§ **What you are asked to do**
Carry on the court decision in Brodmerkel v. James McCullagh Co., Inc. from the point where it stops, starting after its last sentence about the order restoring the action to the trial calendar.

(Page extract Opens)

Douglas Brodmerkel, Respondent,
v
James McCullagh Co., Inc., et al., Appellants.

—[*1] Holland & Knight LLP, New York, N.Y. (Frederick D. Braid and Howard Sokol of counsel), for appellant James McCullagh Co., Inc.

Jackson Lewis LLP, Melville, N.Y. (Wendy J. Mellk and David R. Ehrlich of counsel), for appellants John P. Picone, Inc., and John P. Picone.

Stanley N. Futterman, New York, N.Y., for respondent.

In an action, inter alia, to recover damages for unlawful termination of employment in violation of Labor Law § 740, the defendant James McCullagh Co., Inc., appeals, and the defendants John P. Picone, Inc., and John P. Picone separately appeal, from an order of the Supreme Court, Kings County (Kurtz, J.), dated May 2, 2006, which granted the plaintiff's motion to restore the action to the trial calendar.

(Page extract Closes)
(Study material Opens)

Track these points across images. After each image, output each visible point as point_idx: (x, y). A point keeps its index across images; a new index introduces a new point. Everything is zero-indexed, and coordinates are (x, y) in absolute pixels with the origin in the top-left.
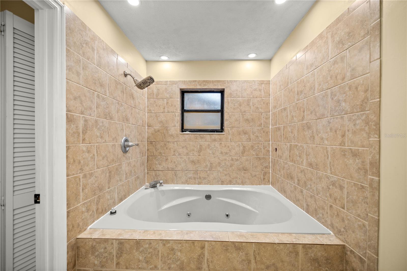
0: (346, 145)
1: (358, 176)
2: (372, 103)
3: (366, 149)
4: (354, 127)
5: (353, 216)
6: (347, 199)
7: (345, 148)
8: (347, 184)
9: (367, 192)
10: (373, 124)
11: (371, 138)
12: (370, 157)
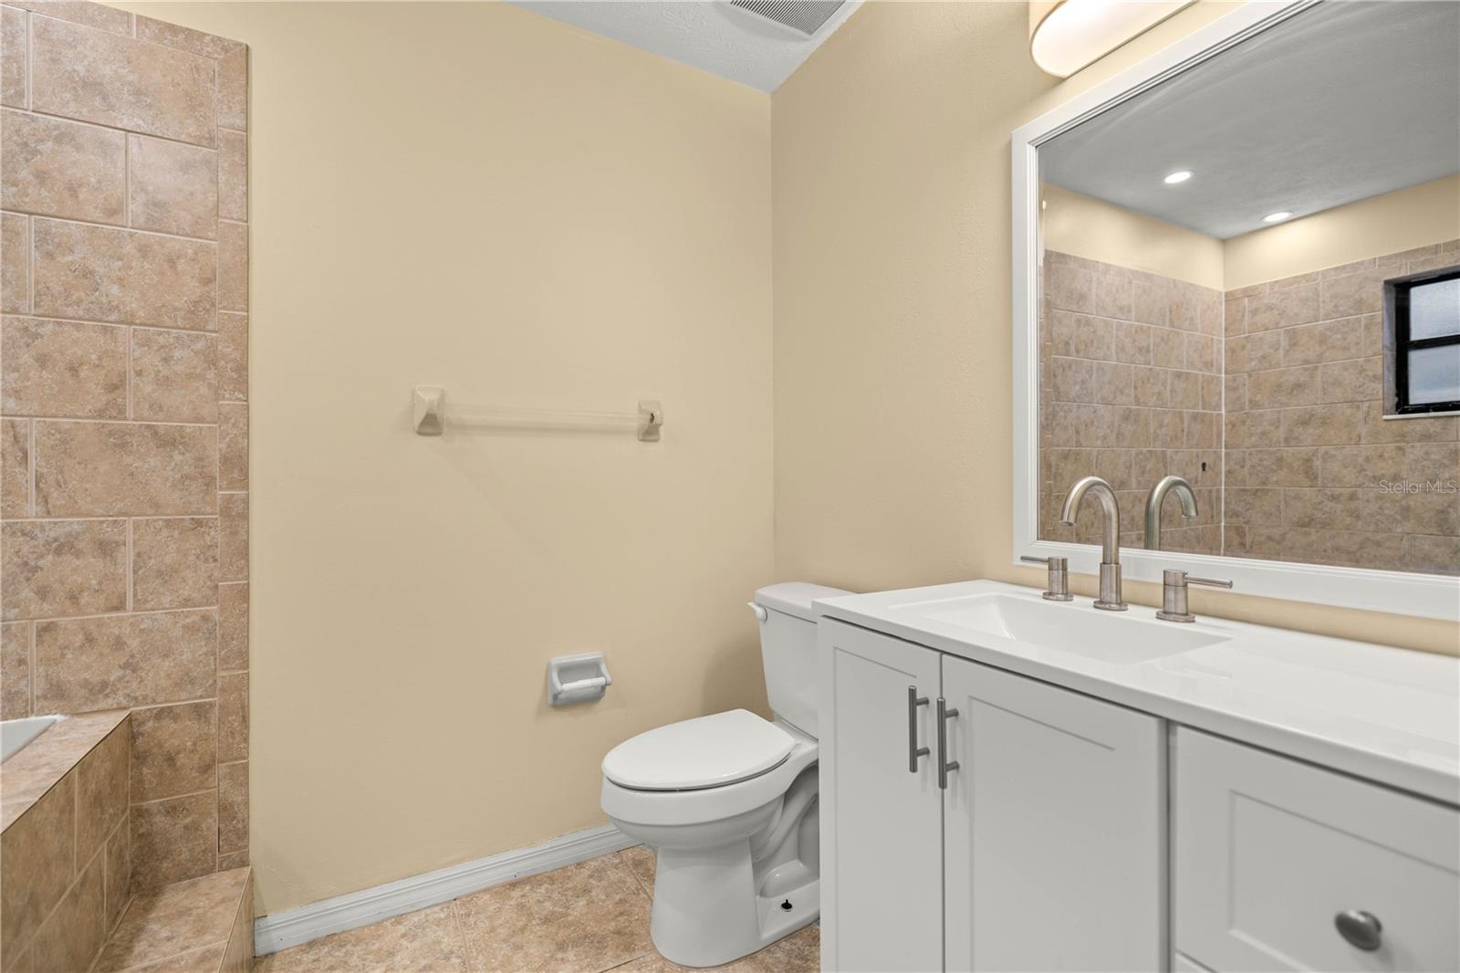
0: (130, 413)
1: (181, 499)
2: (226, 317)
3: (208, 425)
4: (162, 365)
5: (162, 614)
6: (135, 572)
7: (126, 425)
8: (135, 529)
9: (212, 533)
10: (229, 366)
11: (224, 398)
12: (223, 446)
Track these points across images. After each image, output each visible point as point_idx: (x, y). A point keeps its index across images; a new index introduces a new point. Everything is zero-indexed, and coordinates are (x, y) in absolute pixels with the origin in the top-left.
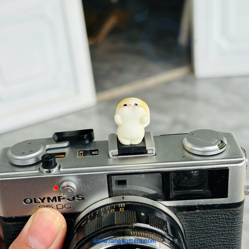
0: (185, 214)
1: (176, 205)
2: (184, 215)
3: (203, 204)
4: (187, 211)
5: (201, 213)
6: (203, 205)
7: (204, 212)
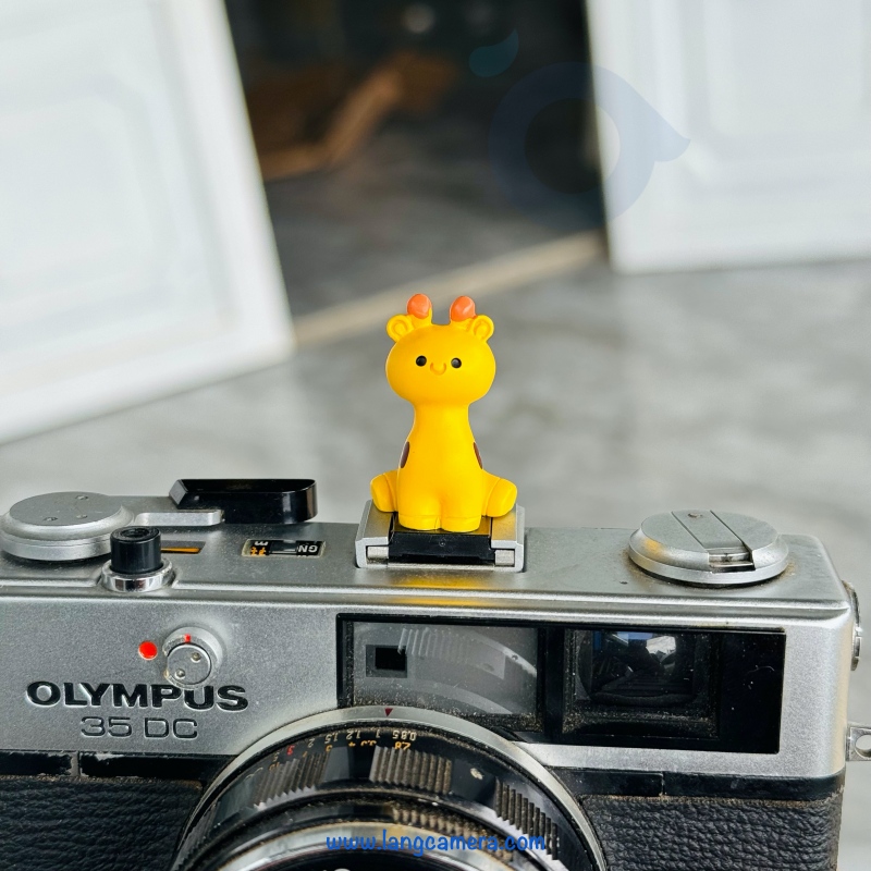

(Study material Closes)

§ **Task result**
Ordered that the order is reversed, on the law and in the exercise of discretion, with one bill of costs to the appellants appearing separately and filing separate briefs, and the motion is denied.

"The conclusory, undetailed, and uncorroborated claim of law office failure set forth by the plaintiffs in this case does not amount to a reasonable excuse" (Lugauer v Forest City Ratner Co., 44 AD3d 829 [2007]). Accordingly, the Supreme Court improvidently exercised its discretion in granting the plaintiff's motion to restore the action to the trial calendar. Spolzino, J.P., Krausman, Fisher and Angiolillo, JJ., concur.